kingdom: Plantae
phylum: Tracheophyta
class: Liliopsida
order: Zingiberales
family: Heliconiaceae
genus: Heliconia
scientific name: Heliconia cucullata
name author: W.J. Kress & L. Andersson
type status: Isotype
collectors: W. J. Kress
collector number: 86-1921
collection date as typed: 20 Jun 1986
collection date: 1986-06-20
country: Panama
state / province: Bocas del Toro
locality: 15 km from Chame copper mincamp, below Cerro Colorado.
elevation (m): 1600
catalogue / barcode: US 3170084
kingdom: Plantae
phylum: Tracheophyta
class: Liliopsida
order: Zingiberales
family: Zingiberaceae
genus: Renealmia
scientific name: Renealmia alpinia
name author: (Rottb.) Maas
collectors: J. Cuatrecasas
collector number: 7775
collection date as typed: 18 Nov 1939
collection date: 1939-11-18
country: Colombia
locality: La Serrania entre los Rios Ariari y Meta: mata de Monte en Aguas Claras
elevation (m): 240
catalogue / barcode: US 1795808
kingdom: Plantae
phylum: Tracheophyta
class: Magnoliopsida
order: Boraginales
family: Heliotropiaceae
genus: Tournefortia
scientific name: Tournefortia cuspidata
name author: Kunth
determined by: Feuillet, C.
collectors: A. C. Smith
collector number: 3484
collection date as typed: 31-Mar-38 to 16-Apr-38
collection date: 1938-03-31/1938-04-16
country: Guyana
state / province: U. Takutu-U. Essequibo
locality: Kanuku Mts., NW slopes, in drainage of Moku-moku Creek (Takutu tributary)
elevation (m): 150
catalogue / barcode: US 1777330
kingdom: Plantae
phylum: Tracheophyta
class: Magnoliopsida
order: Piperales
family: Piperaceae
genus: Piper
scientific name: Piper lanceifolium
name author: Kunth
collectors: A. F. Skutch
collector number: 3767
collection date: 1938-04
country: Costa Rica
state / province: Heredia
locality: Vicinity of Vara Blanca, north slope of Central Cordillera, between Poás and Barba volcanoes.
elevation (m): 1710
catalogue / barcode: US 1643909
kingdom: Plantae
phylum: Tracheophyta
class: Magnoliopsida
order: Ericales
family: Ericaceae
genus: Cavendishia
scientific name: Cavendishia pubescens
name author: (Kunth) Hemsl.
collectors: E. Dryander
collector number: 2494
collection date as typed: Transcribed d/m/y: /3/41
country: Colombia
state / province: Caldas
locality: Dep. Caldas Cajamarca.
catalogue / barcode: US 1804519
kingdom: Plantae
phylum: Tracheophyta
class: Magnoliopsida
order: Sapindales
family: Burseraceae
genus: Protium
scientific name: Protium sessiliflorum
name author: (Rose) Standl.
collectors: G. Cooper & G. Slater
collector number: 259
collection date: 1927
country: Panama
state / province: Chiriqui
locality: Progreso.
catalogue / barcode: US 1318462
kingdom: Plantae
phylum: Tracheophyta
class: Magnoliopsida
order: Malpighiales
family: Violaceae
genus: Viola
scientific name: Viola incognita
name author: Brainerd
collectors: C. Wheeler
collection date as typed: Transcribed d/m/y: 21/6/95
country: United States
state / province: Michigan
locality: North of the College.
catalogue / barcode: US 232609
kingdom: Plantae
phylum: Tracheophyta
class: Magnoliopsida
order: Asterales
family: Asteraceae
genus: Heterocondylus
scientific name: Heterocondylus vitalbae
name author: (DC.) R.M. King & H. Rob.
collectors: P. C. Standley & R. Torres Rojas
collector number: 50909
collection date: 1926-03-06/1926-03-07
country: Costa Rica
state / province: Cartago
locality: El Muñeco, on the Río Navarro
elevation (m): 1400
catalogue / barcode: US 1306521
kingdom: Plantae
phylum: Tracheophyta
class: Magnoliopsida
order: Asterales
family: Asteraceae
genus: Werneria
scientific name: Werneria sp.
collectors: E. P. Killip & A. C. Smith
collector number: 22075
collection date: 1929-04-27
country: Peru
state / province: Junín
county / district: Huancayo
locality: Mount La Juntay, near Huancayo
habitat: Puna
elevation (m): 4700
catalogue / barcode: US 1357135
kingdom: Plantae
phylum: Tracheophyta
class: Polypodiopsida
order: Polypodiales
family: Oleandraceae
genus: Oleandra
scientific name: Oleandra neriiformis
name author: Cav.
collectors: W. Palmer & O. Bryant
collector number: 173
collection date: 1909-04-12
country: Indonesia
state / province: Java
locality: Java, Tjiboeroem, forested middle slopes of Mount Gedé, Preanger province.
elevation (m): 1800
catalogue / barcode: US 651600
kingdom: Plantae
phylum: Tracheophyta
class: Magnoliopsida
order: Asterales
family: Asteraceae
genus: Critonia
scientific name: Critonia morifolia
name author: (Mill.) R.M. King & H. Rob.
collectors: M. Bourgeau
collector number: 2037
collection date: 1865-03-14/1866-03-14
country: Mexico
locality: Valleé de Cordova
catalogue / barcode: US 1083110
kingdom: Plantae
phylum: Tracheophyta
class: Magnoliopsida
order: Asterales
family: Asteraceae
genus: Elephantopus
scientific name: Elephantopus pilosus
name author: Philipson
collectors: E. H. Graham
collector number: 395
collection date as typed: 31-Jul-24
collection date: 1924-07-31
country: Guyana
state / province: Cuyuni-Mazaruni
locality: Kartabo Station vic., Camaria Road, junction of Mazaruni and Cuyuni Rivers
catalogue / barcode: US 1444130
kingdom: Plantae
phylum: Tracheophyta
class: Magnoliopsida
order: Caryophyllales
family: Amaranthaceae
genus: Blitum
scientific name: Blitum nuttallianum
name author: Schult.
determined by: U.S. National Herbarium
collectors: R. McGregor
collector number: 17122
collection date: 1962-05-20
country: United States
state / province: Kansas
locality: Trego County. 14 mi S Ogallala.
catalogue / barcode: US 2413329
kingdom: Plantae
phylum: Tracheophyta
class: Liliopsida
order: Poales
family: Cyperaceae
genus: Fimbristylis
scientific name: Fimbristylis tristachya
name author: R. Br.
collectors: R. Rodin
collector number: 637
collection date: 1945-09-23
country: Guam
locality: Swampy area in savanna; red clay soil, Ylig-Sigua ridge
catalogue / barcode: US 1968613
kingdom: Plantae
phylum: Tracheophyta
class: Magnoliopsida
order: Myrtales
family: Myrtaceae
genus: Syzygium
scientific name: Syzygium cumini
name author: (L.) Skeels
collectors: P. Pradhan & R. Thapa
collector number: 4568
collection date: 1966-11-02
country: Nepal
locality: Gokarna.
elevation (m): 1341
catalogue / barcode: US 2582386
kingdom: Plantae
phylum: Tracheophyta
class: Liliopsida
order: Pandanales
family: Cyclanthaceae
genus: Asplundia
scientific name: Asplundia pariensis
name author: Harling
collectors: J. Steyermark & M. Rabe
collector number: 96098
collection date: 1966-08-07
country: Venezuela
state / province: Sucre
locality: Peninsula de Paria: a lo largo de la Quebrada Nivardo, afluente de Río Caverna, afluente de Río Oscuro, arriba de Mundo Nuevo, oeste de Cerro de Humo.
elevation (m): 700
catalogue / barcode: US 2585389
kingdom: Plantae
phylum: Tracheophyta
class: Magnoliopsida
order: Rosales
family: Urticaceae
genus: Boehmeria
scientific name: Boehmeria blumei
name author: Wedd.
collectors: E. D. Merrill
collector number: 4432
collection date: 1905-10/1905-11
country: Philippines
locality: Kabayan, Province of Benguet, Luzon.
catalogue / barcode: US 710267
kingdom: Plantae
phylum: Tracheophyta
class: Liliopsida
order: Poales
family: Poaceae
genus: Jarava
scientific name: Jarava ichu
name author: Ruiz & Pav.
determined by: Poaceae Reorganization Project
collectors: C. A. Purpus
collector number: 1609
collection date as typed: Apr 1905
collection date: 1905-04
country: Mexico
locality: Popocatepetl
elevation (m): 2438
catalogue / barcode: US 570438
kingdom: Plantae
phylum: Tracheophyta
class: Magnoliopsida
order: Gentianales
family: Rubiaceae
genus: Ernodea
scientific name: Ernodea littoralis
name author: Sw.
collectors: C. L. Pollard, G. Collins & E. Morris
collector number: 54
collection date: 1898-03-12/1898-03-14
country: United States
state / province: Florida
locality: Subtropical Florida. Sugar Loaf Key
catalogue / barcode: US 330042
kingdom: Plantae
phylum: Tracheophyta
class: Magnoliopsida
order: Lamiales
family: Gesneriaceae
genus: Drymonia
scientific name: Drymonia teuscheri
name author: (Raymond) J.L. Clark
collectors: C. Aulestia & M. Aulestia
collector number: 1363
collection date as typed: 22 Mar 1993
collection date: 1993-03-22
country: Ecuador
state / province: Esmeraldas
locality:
---
Rewrite the data from the line with "elevation (m): 240" to the line with "collector number: 259", substituting "authority" for "name author" and leaving everything else unchanged.

RESPONSE BELOW
elevation (m): 240
catalogue / barcode: US 1795808
kingdom: Plantae
phylum: Tracheophyta
class: Magnoliopsida
order: Boraginales
family: Heliotropiaceae
genus: Tournefortia
scientific name: Tournefortia cuspidata
authority: Kunth
determined by: Feuillet, C.
collectors: A. C. Smith
collector number: 3484
collection date as typed: 31-Mar-38 to 16-Apr-38
collection date: 1938-03-31/1938-04-16
country: Guyana
state / province: U. Takutu-U. Essequibo
locality: Kanuku Mts., NW slopes, in drainage of Moku-moku Creek (Takutu tributary)
elevation (m): 150
catalogue / barcode: US 1777330
kingdom: Plantae
phylum: Tracheophyta
class: Magnoliopsida
order: Piperales
family: Piperaceae
genus: Piper
scientific name: Piper lanceifolium
authority: Kunth
collectors: A. F. Skutch
collector number: 3767
collection date: 1938-04
country: Costa Rica
state / province: Heredia
locality: Vicinity of Vara Blanca, north slope of Central Cordillera, between Poás and Barba volcanoes.
elevation (m): 1710
catalogue / barcode: US 1643909
kingdom: Plantae
phylum: Tracheophyta
class: Magnoliopsida
order: Ericales
family: Ericaceae
genus: Cavendishia
scientific name: Cavendishia pubescens
authority: (Kunth) Hemsl.
collectors: E. Dryander
collector number: 2494
collection date as typed: Transcribed d/m/y: /3/41
country: Colombia
state / province: Caldas
locality: Dep. Caldas Cajamarca.
catalogue / barcode: US 1804519
kingdom: Plantae
phylum: Tracheophyta
class: Magnoliopsida
order: Sapindales
family: Burseraceae
genus: Protium
scientific name: Protium sessiliflorum
authority: (Rose) Standl.
collectors: G. Cooper & G. Slater
collector number: 259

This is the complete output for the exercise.